- 1. "Wasseraugen längs der Deichlinien"
- 2. Die "hydrografische Gesellschaft"
- 3. Wirtschaftliche Ressourcen
- 4. Soziale Hierarchie und politisch-rechtliche Autonomie
- 5. Eigensinn und regionale Mentalität
Norbert Fischer: Deich, Mentalität und regionale Gesellschaft in Kehdingen
3. Wirtschaftliche Ressourcen
Dennoch: Der Kampf gegen das Wasser zahlte sich aus - und zwar im wahren Sinn des Wortes. Nicht zufällig nahmen die Marschdistrikte im 18. Jahrhundert bei der Höhe der Kontributionszahlungen im Herzogtum Bremen aufgrund ihres (land-) wirtschaftlichen Reichtums vordere Plätze ein.1 Allein die vier Marschdistrikte Altes Land, Kehdingen, Neuhaus und Wursten brachten 43% der monatlichen Kontributionen von 12 000 Reichstaler auf, obwohl in ihnen nur ein Viertel der Bevölkerung des Herzogtums lebte.2 Der wirtschaftliche Reichtum machte sich auch in der Bevölkerungszahl bemerkbar: Kehdingen gehörte im 18. Jahrhundert zu den am dichtesten besiedelten Gebiete im Herzogtum Bremen.3
Wie auch in den übrigen Nordseemarschen konnte sich die Landwirtschaft in der Frühen Neuzeit auf zunehmend größere wirtschaftliche Marktzusammenhänge einstellen - an der Niederelbe begünstigt durch die Nähe zu Hamburg. Ochsenmast und -handel spielten eine wichtige Rolle, Feldgraswirtschaft und Rapsanbau breiteten sich in den südlichen Elbmarschen aus.4 Kehdingen habe den "fettesten Marschboden der Elbmarschen", hieß es in Brockhaus' Konversationslexikon von 1898.5 Neben der Landwirtschaft waren die Ziegeleien, die vor allem im 19. Jahrhundert meist im Außendeichsland errichtet wurden, ein zunehmend wichtiger Erwerbszweig, dessen Boom mit dem städtebaulichen Wachstums Hamburg zusammen hing. Der Wasserweg der Elbe ermöglichte einen praktischen Transport - insbesondere im südlichen Kehdingen sorgten zahlreiche kleinere und größere Häfen für raschen Güterumschlag.

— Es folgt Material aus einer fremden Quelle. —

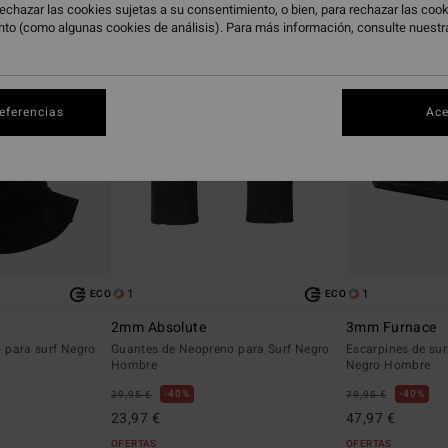
echazar las cookies sujetas a su consentimiento, o bien, para rechazar las co
nto (como algunas cookies de análisis). Para más información, consulte nuest
referencias
Ace
1
1
ECO
ECO
2mm Absolute
3mm Furnace
 para surf Negro
Guantes de Neopreno para Surf Negro
Escarpines de su
Hombre
Negro Hombre
40%
40%
39,95 €
79,95 €
23,97 €
47,97 €
OFERTAS
OFERTAS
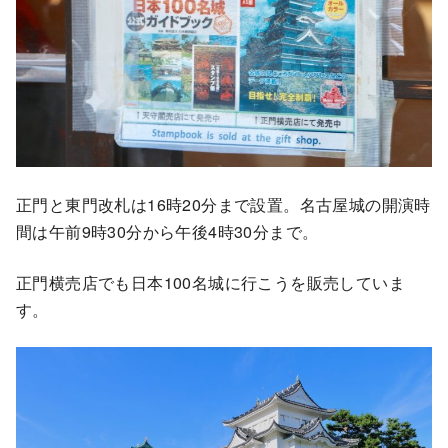
正門と東門改札は16時20分まで設置。名古屋城の開演時
間は午前9時30分から午後4時30分まで。
正門横売店でも日本100名城に行こうを販売していま
す。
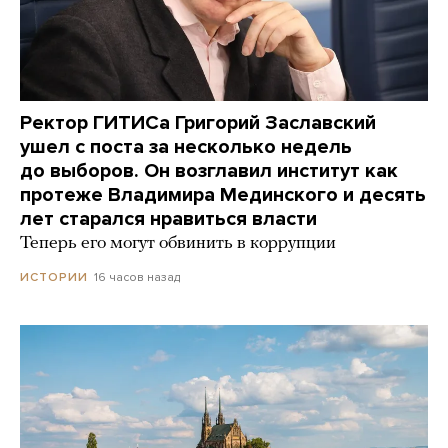
Ректор ГИТИСа Григорий Заславский
ушел с поста за несколько недель
до выборов. Он возглавил институт как
протеже Владимира Мединского и десять
лет старался нравиться власти
Теперь его могут обвинить в коррупции
16 часов назад
ИСТОРИИ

Unter diesen Voraussetzungen erschien es folgerichtig und lukrativ, dauerhaft Geld, Zeit und Arbeitskraft in den Ausbau und die Verbesserung der Deiche zu investieren. So kam es noch im 19. und 20. Jahrhundert zu den erwähnten Neu-Eindeichungen: Zwischen 1840 und 1890 wurden rund 3 000 Hektar Fläche des Nordkehdinger Außendeiches zur landwirtschaftlichen Nutzung mit Sommerdeichen umgeben. Die Errichtung dieser kostspieligen Sommerdeiche wäre nicht denkbar ohne jene wirtschaftliche Rentabilität, die der neugewonnene Marschboden mit sich brachte.
Die erwähnten Beispiele zeigen vor allem eines: Lebensweise und Wirtschaftsformen waren in Kehdingen davon geprägt, die "wilden Wasser" der Elbe und der Nordsee zu zähmen. Deichbau und -unterhaltung schufen die Voraussetzungen, um die wirtschaftlichen Ressourcen des Marschenbodens zu nutzen, der eine intensivere Bewirtschaftung geradezu herausforderte.